Change "Kontrolli i cilësisë" to "Sigurimi i cilësisë" in the part of the material that opens with the line containing "полуночи (+/- 15 минут)." and closes with the line containing "drejtave të njeriut", and write out that part with every other line unchanged. Omit the pictures from the answer.
....................
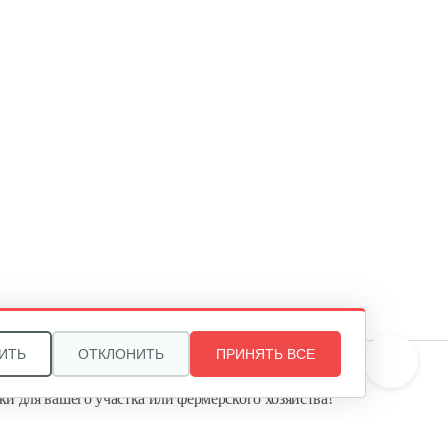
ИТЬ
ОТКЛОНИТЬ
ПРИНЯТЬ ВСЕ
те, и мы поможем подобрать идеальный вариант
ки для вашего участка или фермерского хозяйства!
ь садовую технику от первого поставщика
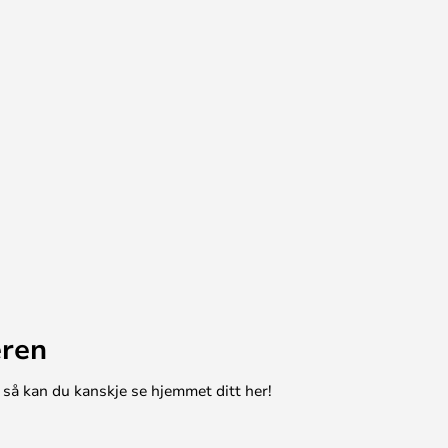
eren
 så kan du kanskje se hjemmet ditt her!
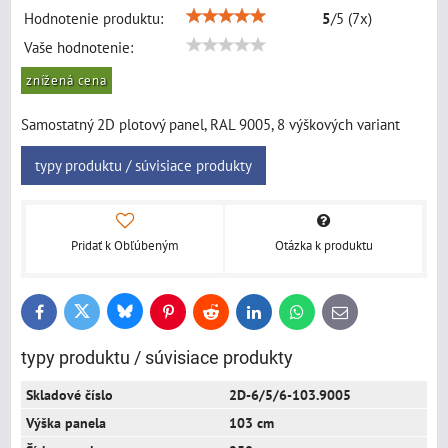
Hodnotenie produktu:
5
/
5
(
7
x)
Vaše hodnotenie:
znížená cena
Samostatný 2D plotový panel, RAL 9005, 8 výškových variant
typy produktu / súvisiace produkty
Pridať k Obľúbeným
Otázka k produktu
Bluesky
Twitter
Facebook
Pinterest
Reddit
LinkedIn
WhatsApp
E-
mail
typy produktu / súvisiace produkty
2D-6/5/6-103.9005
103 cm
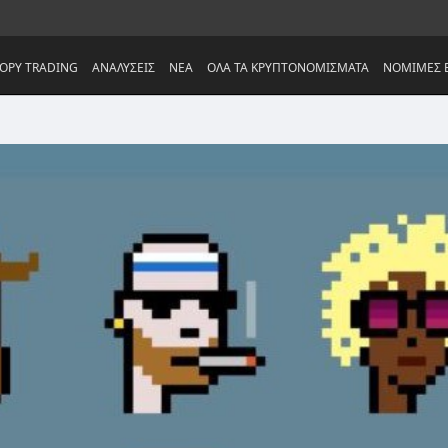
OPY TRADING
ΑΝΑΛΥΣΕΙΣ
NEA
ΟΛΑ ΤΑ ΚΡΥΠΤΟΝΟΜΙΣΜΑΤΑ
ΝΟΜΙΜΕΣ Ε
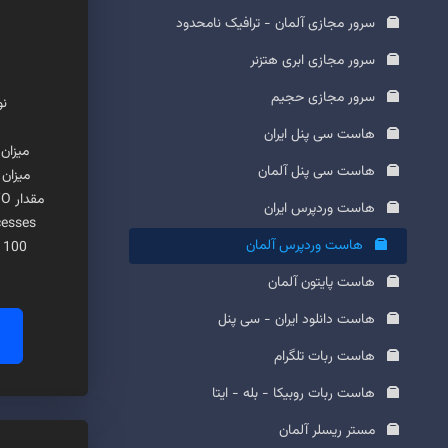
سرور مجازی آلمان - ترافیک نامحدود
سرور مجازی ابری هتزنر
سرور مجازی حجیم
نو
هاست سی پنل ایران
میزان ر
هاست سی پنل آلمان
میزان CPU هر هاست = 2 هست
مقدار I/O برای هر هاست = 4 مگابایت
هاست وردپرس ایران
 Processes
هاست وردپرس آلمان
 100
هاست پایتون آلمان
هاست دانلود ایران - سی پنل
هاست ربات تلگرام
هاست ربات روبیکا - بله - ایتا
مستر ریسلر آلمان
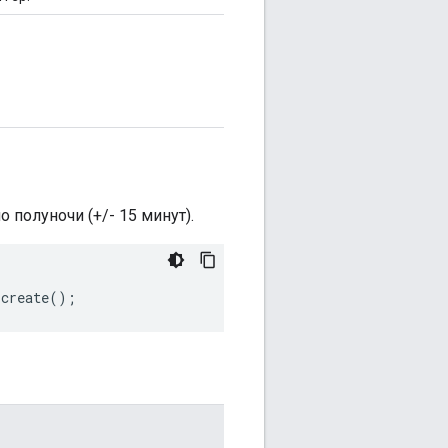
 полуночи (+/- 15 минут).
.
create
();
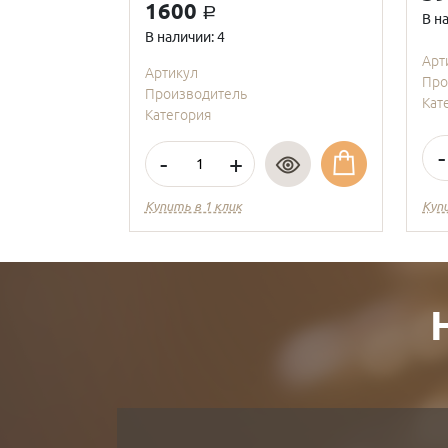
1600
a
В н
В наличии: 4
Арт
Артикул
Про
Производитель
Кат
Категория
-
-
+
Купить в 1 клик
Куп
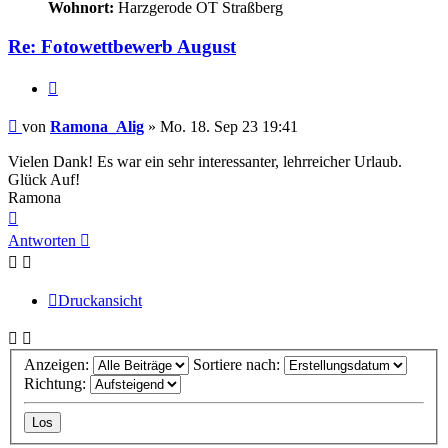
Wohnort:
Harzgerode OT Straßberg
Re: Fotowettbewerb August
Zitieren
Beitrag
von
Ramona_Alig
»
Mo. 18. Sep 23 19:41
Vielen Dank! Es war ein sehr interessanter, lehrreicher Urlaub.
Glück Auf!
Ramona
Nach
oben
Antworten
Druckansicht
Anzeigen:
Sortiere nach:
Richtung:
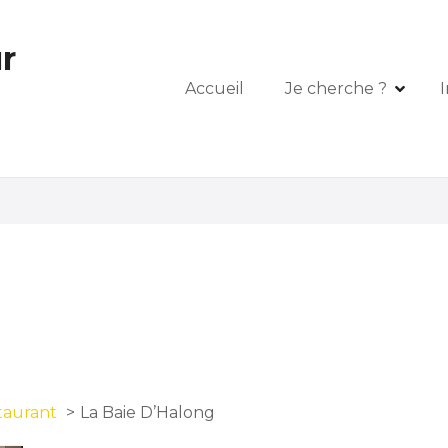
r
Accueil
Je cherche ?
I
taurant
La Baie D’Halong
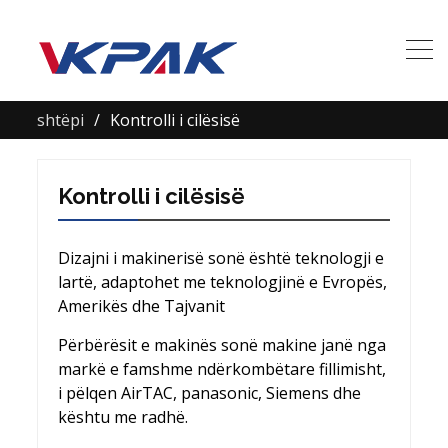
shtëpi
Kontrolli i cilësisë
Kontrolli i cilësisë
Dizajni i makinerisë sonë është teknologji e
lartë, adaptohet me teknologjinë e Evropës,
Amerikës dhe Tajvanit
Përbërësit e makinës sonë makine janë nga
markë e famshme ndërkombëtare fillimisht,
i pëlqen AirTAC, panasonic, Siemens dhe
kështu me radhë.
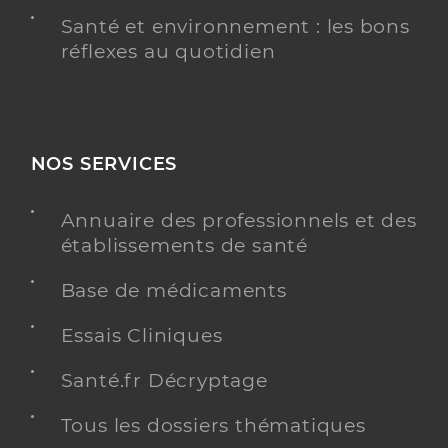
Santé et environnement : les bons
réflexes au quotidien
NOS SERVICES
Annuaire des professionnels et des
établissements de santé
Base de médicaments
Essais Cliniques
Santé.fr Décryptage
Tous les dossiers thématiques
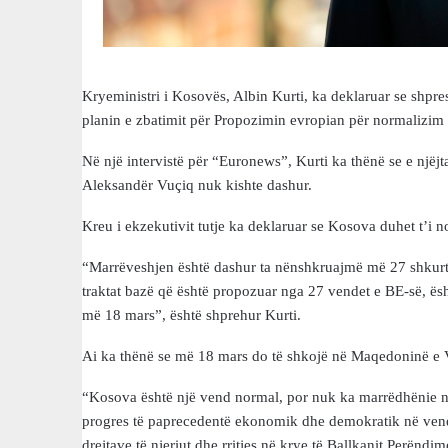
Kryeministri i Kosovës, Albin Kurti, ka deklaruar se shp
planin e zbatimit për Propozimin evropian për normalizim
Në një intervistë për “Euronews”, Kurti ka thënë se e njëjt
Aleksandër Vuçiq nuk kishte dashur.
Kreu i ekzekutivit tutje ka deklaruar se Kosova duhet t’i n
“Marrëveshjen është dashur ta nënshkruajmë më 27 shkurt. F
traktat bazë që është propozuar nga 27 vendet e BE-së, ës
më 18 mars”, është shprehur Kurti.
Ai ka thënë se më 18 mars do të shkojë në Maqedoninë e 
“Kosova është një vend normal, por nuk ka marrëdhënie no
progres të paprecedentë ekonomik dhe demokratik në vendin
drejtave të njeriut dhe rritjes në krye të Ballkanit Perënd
....................
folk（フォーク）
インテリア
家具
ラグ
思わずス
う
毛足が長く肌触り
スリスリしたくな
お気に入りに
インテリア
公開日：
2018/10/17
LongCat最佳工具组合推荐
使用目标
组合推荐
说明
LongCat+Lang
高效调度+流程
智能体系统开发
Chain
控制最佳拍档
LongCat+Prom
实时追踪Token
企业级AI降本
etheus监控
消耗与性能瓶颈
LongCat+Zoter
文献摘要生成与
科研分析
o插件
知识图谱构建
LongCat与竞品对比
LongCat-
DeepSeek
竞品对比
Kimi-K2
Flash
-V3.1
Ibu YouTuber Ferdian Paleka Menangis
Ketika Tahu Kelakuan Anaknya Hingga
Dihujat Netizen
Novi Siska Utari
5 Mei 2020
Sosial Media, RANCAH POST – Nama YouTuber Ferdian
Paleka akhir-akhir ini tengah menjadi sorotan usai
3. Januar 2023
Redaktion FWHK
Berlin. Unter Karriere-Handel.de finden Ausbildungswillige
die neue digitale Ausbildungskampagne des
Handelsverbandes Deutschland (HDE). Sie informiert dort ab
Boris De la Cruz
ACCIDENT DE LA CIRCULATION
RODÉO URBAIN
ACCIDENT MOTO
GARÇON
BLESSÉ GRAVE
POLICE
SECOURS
....................
◆ Task answer
 полуночи (+/- 15 минут).
.
create
();
1600
a
В н
В наличии: 4
Арт
Артикул
Про
Производитель
Кат
Категория
-
-
+
Купить в 1 клик
Куп
Wohnort:
Harzgerode OT Straßberg
Re: Fotowettbewerb August
Zitieren
Beitrag
von
Ramona_Alig
»
Mo. 18. Sep 23 19:41
Vielen Dank! Es war ein sehr interessanter, lehrreicher Urlaub.
Glück Auf!
Ramona
Nach
oben
Antworten
Druckansicht
Anzeigen:
Sortiere nach:
Richtung:
r
Accueil
Je cherche ?
I
taurant
La Baie D’Halong
shtëpi
Sigurimi i cilësisë
Sigurimi i cilësisë
Dizajni i makinerisë sonë është teknologji e
lartë, adaptohet me teknologjinë e Evropës,
Amerikës dhe Tajvanit
Përbërësit e makinës sonë makine janë nga
markë e famshme ndërkombëtare fillimisht,
i pëlqen AirTAC, panasonic, Siemens dhe
kështu me radhë.
Santé et environnement : les bons
réflexes au quotidien
NOS SERVICES
Annuaire des professionnels et des
établissements de santé
Base de médicaments
Essais Cliniques
Santé.fr Décryptage
Tous les dossiers thématiques
Kryeministri i Kosovës, Albin Kurti, ka deklaruar se shp
planin e zbatimit për Propozimin evropian për normalizim
Në një intervistë për “Euronews”, Kurti ka thënë se e njëjt
Aleksandër Vuçiq nuk kishte dashur.
Kreu i ekzekutivit tutje ka deklaruar se Kosova duhet t’i n
“Marrëveshjen është dashur ta nënshkruajmë më 27 shkurt. F
traktat bazë që është propozuar nga 27 vendet e BE-së, ës
më 18 mars”, është shprehur Kurti.
Ai ka thënë se më 18 mars do të shkojë në Maqedoninë e 
“Kosova është një vend normal, por nuk ka marrëdhënie no
progres të paprecedentë ekonomik dhe demokratik në vendin
drejtave të njeriut dhe rritjes në krye të Ballkanit Perënd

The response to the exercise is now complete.